__WORK TO COMPLETE__.
Which lines in the records below contain the string "larger"? Show each of those lines in full.

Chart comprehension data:

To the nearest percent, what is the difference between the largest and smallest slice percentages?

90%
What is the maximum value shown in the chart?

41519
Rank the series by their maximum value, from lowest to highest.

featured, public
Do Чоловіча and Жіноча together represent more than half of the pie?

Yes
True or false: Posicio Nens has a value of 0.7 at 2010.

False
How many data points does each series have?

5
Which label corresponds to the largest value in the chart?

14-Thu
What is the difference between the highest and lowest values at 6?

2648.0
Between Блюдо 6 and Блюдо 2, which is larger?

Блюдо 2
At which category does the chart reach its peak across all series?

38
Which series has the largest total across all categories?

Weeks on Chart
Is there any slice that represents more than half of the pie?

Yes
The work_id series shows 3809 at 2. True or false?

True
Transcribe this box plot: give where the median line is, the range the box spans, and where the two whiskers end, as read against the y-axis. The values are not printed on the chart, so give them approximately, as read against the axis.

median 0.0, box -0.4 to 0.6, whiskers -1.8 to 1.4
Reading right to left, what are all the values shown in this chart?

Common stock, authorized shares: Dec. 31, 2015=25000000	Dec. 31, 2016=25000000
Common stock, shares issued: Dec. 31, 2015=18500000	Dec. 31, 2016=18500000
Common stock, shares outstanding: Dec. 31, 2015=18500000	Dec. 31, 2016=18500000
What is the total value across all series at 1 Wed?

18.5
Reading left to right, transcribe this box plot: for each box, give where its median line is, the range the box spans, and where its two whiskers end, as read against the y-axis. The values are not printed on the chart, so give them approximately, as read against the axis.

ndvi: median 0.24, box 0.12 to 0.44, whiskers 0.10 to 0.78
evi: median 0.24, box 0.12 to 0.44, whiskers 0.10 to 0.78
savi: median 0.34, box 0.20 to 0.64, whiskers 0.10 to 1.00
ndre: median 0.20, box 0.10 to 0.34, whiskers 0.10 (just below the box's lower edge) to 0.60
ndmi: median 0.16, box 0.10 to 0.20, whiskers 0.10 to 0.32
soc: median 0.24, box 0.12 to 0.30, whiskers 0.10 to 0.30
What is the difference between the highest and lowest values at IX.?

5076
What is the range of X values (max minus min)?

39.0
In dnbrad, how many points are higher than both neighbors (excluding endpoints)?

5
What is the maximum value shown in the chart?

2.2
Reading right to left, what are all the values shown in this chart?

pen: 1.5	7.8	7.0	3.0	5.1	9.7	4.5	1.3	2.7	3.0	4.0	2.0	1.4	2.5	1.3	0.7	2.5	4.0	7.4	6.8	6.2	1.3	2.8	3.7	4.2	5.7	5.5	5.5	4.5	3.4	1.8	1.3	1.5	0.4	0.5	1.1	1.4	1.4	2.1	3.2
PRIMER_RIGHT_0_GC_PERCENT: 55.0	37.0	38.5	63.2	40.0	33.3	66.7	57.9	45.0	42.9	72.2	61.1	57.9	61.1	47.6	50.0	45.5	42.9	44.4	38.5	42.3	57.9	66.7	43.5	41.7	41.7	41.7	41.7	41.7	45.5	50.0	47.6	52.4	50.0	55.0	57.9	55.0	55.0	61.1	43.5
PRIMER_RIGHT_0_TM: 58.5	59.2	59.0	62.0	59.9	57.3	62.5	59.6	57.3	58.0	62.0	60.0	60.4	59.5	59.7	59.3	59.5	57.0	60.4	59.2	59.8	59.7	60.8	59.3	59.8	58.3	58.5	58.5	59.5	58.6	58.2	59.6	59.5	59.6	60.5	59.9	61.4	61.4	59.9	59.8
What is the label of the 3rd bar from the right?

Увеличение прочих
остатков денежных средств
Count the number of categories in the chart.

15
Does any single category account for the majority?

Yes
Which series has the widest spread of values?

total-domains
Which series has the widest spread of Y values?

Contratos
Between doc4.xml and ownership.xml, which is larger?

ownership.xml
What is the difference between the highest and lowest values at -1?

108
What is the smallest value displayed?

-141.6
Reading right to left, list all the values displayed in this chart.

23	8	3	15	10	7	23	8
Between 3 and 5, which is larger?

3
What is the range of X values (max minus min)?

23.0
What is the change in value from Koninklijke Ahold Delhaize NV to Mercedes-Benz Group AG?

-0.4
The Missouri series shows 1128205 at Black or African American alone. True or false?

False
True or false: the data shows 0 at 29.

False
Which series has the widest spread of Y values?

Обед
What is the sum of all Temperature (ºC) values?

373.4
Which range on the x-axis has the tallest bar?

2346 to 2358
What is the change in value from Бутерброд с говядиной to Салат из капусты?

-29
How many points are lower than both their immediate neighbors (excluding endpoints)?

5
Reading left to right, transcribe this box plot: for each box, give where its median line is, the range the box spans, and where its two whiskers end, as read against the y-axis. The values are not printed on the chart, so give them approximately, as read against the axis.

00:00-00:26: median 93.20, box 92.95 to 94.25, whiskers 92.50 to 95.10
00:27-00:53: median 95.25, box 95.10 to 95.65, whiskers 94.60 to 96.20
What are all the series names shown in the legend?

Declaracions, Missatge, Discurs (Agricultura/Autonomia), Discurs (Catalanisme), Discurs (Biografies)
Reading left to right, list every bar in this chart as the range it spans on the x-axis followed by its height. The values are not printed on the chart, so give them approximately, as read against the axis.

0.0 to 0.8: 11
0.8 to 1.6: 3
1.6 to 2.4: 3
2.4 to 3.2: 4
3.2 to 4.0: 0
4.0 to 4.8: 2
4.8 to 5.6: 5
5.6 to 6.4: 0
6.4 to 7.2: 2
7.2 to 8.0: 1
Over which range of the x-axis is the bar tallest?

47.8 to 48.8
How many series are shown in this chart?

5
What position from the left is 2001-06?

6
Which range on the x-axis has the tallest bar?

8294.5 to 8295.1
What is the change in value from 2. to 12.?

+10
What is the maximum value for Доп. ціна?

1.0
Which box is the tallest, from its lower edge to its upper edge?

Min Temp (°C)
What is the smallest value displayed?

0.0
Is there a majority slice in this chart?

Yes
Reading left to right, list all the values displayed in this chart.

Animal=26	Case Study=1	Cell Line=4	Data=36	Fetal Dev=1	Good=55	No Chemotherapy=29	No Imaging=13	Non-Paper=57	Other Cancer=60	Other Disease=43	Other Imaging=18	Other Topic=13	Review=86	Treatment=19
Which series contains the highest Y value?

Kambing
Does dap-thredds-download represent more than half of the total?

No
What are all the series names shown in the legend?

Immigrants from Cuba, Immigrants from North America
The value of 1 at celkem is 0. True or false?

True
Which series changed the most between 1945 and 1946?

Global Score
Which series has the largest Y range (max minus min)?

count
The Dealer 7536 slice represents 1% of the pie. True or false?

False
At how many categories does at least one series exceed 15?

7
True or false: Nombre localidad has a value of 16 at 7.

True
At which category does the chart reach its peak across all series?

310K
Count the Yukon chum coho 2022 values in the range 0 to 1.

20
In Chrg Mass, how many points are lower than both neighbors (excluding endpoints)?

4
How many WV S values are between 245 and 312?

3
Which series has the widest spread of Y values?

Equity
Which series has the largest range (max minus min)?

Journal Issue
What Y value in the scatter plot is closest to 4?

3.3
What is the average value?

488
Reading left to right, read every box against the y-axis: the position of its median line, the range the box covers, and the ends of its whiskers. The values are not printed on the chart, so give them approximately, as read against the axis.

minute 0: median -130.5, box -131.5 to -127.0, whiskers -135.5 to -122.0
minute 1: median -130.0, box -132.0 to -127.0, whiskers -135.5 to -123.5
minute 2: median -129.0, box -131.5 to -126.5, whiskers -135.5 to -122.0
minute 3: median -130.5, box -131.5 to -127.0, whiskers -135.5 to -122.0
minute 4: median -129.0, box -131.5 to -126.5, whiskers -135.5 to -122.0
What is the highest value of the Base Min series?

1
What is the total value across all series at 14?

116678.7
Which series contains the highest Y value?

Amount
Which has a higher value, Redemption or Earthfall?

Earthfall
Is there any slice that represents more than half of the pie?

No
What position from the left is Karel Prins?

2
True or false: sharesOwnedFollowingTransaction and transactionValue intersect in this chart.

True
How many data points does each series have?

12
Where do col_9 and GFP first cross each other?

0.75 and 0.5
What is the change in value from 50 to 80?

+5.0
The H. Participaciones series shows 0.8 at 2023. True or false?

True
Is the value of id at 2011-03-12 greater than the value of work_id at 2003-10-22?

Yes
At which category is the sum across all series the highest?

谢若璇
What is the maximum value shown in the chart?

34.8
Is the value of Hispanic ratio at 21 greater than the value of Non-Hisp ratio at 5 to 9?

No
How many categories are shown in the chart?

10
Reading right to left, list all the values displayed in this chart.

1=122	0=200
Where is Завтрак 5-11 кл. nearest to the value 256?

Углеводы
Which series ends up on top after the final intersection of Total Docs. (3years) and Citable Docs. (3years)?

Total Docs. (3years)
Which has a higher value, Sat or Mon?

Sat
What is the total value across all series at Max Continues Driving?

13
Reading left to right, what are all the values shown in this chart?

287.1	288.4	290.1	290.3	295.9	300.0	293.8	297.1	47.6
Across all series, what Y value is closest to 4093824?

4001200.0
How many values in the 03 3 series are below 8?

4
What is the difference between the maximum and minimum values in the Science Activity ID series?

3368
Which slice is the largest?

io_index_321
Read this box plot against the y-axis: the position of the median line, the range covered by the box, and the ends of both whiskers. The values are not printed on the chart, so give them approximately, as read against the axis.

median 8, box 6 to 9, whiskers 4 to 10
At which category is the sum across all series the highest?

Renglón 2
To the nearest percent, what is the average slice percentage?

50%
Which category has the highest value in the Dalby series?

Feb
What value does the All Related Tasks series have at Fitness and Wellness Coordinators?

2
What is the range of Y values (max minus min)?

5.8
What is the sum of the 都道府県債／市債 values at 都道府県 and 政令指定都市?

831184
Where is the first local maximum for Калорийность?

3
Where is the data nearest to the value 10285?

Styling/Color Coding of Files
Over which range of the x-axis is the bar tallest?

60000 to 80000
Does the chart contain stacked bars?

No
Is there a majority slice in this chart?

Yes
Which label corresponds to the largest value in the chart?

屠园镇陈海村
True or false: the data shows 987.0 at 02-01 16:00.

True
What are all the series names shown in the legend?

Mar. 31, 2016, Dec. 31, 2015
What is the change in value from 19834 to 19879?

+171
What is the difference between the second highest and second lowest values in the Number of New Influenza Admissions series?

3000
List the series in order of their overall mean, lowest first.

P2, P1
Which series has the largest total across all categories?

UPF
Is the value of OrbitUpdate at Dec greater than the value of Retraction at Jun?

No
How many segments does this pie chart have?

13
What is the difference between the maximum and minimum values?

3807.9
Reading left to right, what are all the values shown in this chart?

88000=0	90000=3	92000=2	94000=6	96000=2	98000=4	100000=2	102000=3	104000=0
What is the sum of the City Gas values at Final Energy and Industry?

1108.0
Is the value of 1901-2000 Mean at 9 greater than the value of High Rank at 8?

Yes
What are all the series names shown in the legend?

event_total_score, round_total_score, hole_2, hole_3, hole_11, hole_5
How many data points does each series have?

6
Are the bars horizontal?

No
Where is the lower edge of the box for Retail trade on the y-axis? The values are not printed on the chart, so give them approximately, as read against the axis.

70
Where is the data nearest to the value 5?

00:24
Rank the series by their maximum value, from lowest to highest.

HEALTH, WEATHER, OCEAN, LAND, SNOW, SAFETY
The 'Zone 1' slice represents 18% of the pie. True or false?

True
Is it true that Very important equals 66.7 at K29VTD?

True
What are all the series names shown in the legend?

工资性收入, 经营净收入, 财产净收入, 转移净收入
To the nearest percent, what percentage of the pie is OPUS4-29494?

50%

__YOUR SOLUTION__.
Between Блюдо 6 and Блюдо 2, which is larger?
Between doc4.xml and ownership.xml, which is larger?
Between 3 and 5, which is larger?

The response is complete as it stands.